> _Task instructions_
Each line of the listing must be transcribed exactly, except for the images, which should be excluded.

> _Data block_

***

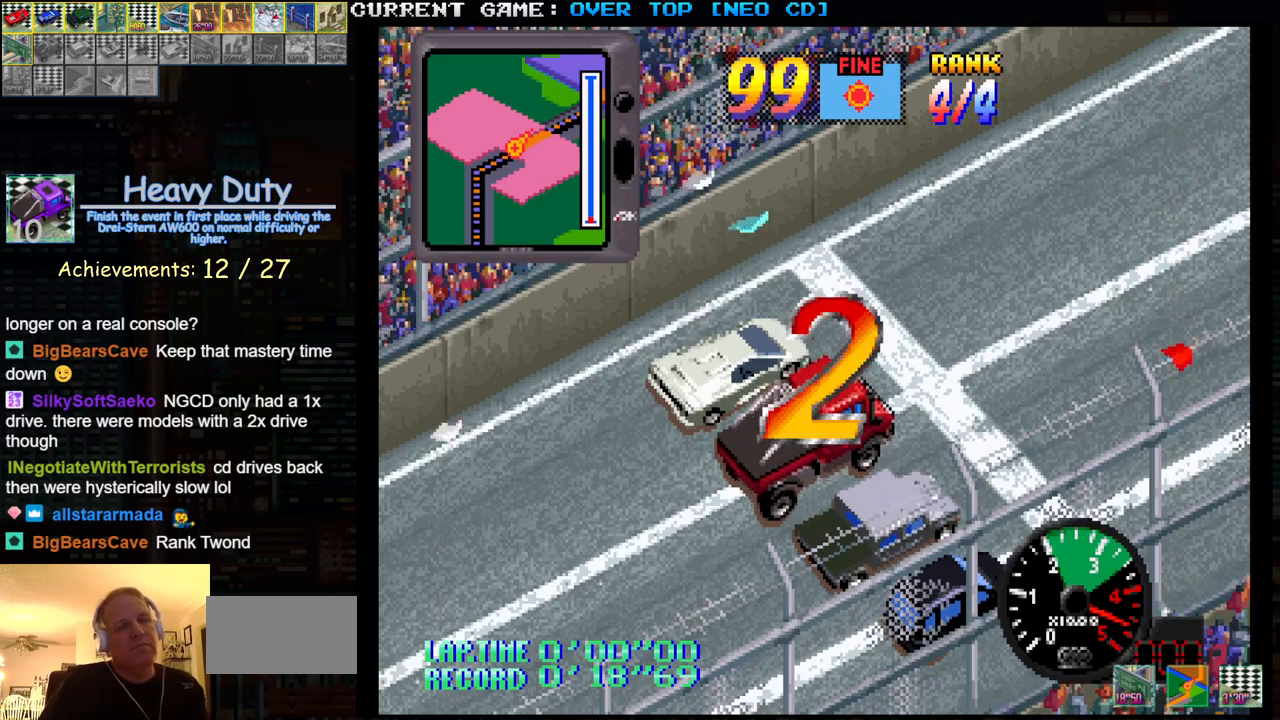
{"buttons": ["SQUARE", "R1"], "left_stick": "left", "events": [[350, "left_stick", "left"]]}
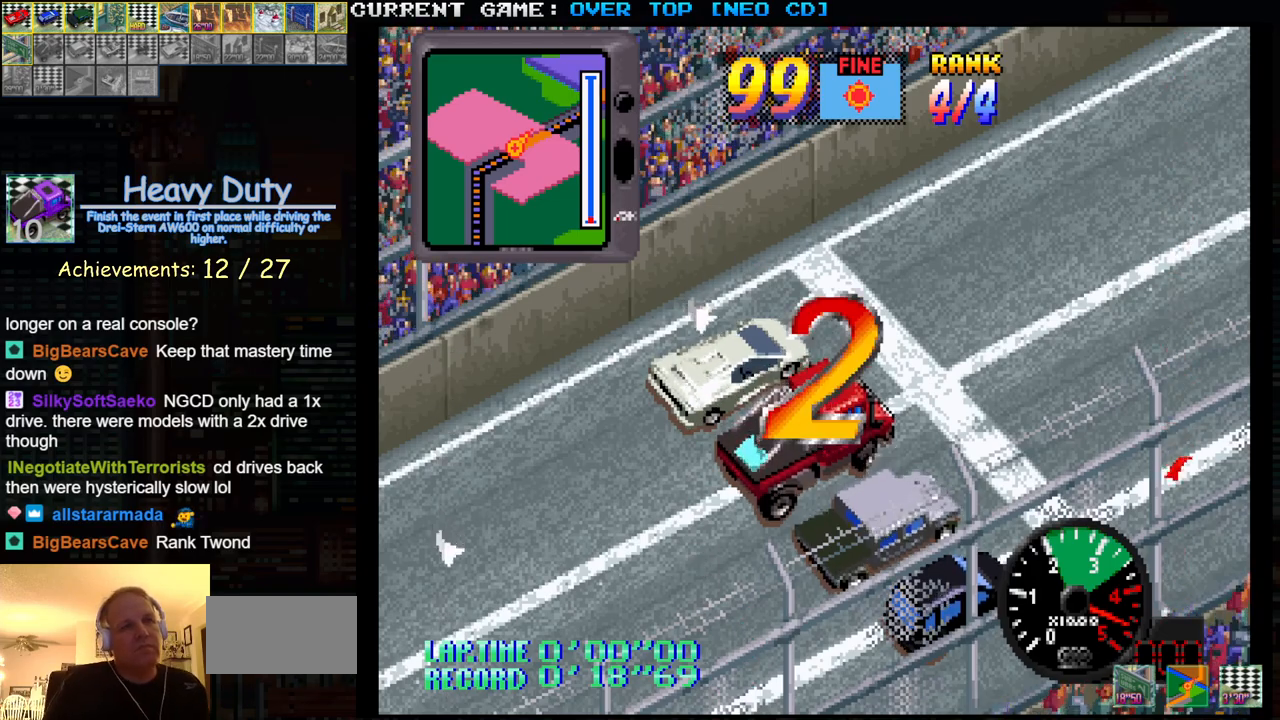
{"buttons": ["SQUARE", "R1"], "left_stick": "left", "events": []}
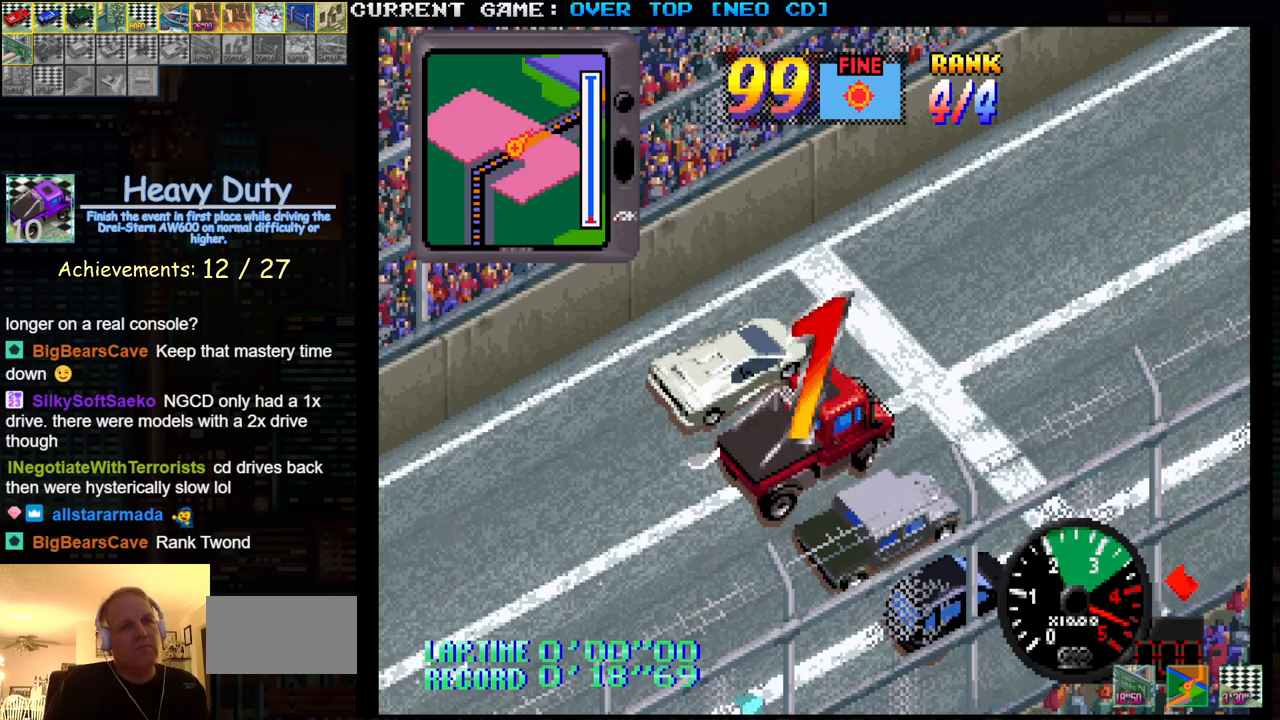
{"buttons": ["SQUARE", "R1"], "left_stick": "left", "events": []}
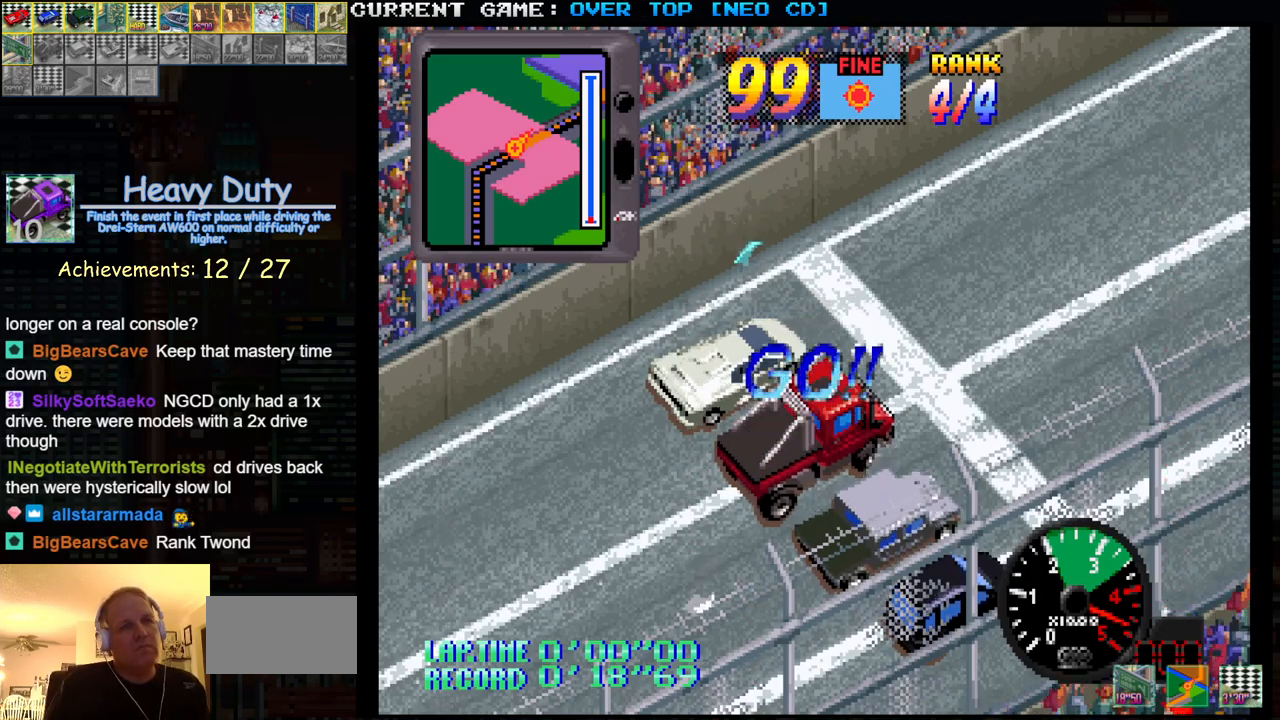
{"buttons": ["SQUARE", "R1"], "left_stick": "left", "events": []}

***

> _Solution to this task_
{"buttons": ["SQUARE", "R1"], "left_stick": "left", "events": [[350, "left_stick", "left"]]}
{"buttons": ["SQUARE", "R1"], "left_stick": "left", "events": []}
{"buttons": ["SQUARE", "R1"], "left_stick": "left", "events": []}
{"buttons": ["SQUARE", "R1"], "left_stick": "left", "events": []}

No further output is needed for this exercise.